In Spark, a DataFrame is a distributed collection of data organized into named columns. It is conceptually equivalent to a table in a relational database or a data frame in R/Python, but with richer optimizations under the hood. DataFrames can be constructed from a wide array of sources such as structured data files, tables in Hive, external databases, or existing RDDs.
Ways of creating Dataframe
val data= spark.read.json("path to json")
val df = spark.read.format("com.databricks.spark.csv").load("test.txt")

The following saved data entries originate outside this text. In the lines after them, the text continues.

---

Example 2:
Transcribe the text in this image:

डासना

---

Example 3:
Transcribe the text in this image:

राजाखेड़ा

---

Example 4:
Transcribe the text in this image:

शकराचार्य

in the options field, you can provide header, delimiter, charset and much more
you can also create Dataframe from an RDD
val rdd = sc.parallelize(
Seq(
("first", Array(2.0, 1.0, 2.1, 5.4)),
("test", Array(1.5, 0.5, 0.9, 3.7)),
("choose", Array(8.0, 2.9, 9.1, 2.5))
)
)
val dfWithoutSchema = spark.createDataFrame(rdd)
If you want to create df with schema
def createDataFrame(rowRDD: RDD[Row], schema: StructType): DataFrame
Why we need Dataframe if Spark has provided RDD
An RDD is merely a Resilient Distributed Dataset that is more of a blackbox of data that cannot be optimized as the operations that can be performed against it, are not as constrained.

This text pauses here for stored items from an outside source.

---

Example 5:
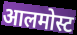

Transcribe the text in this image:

आलमोस्ट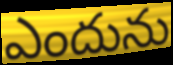
ఎందును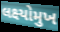
લક્ષ્યોમુખ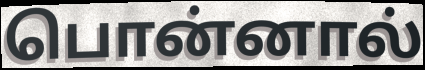
பொன்னால்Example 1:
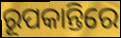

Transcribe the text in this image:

No inbuilt optimization engine: When working with structured data, RDDs cannot take advantages of Spark’s advanced optimizers including catalyst optimizer and Tungsten execution engine. Developers need to optimize each RDD based on its attributes. Handling structured data: Unlike Dataframe and datasets, RDDs don’t infer the schema of the ingested data and requires the user to specify it.

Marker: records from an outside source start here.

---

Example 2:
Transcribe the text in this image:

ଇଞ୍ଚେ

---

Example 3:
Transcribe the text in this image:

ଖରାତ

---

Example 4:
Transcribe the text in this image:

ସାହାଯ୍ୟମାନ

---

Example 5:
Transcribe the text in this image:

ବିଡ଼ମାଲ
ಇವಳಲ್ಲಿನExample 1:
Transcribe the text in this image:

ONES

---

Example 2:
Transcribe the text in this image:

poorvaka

DataFrames in Spark have their execution automatically optimized by a query optimizer. Before any computation on a DataFrame starts, the Catalyst optimizer compiles the operations that were used to build the DataFrame into a physical plan for execution. Because the optimizer understands the semantics of operations and structure of the data, it can make intelligent decisions to speed up computation.
Limitation of DataFrame
Compile-time type safety: Dataframe API does not support compile time safety which limits you from manipulating data when the structure is not known.